GOAL OF THE EXERCISE: Reproduce each line below without any alteration.

Collected data:
"""

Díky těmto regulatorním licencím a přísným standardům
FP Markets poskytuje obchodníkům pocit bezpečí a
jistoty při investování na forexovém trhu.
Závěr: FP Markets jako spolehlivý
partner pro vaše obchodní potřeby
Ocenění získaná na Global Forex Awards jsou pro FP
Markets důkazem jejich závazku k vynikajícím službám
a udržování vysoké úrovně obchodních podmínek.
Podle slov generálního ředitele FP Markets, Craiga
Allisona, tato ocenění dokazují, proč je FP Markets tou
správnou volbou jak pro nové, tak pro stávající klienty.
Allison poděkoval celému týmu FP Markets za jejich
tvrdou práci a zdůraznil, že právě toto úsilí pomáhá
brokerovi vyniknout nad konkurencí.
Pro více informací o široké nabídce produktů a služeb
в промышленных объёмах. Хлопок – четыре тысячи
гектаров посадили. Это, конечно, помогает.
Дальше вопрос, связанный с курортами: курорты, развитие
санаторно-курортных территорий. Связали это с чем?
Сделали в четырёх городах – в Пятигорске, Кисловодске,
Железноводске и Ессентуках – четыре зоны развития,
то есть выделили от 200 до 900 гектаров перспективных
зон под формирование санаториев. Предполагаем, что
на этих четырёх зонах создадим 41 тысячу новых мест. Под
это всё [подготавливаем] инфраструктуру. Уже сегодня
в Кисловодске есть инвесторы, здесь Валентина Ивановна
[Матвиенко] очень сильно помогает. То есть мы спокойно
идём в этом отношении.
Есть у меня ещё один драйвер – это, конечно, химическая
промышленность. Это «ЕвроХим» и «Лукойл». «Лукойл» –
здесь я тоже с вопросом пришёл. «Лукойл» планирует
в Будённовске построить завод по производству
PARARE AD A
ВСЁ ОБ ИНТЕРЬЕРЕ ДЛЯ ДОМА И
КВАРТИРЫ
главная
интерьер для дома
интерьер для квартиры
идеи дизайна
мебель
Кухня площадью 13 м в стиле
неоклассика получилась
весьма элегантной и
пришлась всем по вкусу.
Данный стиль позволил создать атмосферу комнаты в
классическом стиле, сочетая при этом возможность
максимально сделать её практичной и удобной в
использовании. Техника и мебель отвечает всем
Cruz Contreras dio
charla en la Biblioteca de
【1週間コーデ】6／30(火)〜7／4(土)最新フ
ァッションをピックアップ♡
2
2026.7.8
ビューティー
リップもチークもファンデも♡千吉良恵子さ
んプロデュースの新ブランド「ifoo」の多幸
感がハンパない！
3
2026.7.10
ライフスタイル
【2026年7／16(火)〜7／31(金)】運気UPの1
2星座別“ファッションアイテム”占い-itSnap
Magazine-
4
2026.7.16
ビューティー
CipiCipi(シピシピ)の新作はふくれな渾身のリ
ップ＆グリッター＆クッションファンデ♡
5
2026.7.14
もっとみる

"""

YOUR RESPONSE:
Díky těmto regulatorním licencím a přísným standardům
FP Markets poskytuje obchodníkům pocit bezpečí a
jistoty při investování na forexovém trhu.
Závěr: FP Markets jako spolehlivý
partner pro vaše obchodní potřeby
Ocenění získaná na Global Forex Awards jsou pro FP
Markets důkazem jejich závazku k vynikajícím službám
a udržování vysoké úrovně obchodních podmínek.
Podle slov generálního ředitele FP Markets, Craiga
Allisona, tato ocenění dokazují, proč je FP Markets tou
správnou volbou jak pro nové, tak pro stávající klienty.
Allison poděkoval celému týmu FP Markets za jejich
tvrdou práci a zdůraznil, že právě toto úsilí pomáhá
brokerovi vyniknout nad konkurencí.
Pro více informací o široké nabídce produktů a služeb
в промышленных объёмах. Хлопок – четыре тысячи
гектаров посадили. Это, конечно, помогает.
Дальше вопрос, связанный с курортами: курорты, развитие
санаторно-курортных территорий. Связали это с чем?
Сделали в четырёх городах – в Пятигорске, Кисловодске,
Железноводске и Ессентуках – четыре зоны развития,
то есть выделили от 200 до 900 гектаров перспективных
зон под формирование санаториев. Предполагаем, что
на этих четырёх зонах создадим 41 тысячу новых мест. Под
это всё [подготавливаем] инфраструктуру. Уже сегодня
в Кисловодске есть инвесторы, здесь Валентина Ивановна
[Матвиенко] очень сильно помогает. То есть мы спокойно
идём в этом отношении.
Есть у меня ещё один драйвер – это, конечно, химическая
промышленность. Это «ЕвроХим» и «Лукойл». «Лукойл» –
здесь я тоже с вопросом пришёл. «Лукойл» планирует
в Будённовске построить завод по производству
PARARE AD A
ВСЁ ОБ ИНТЕРЬЕРЕ ДЛЯ ДОМА И
КВАРТИРЫ
главная
интерьер для дома
интерьер для квартиры
идеи дизайна
мебель
Кухня площадью 13 м в стиле
неоклассика получилась
весьма элегантной и
пришлась всем по вкусу.
Данный стиль позволил создать атмосферу комнаты в
классическом стиле, сочетая при этом возможность
максимально сделать её практичной и удобной в
использовании. Техника и мебель отвечает всем
Cruz Contreras dio
charla en la Biblioteca de
【1週間コーデ】6／30(火)〜7／4(土)最新フ
ァッションをピックアップ♡
2
2026.7.8
ビューティー
リップもチークもファンデも♡千吉良恵子さ
んプロデュースの新ブランド「ifoo」の多幸
感がハンパない！
3
2026.7.10
ライフスタイル
【2026年7／16(火)〜7／31(金)】運気UPの1
2星座別“ファッションアイテム”占い-itSnap
Magazine-
4
2026.7.16
ビューティー
CipiCipi(シピシピ)の新作はふくれな渾身のリ
ップ＆グリッター＆クッションファンデ♡
5
2026.7.14
もっとみる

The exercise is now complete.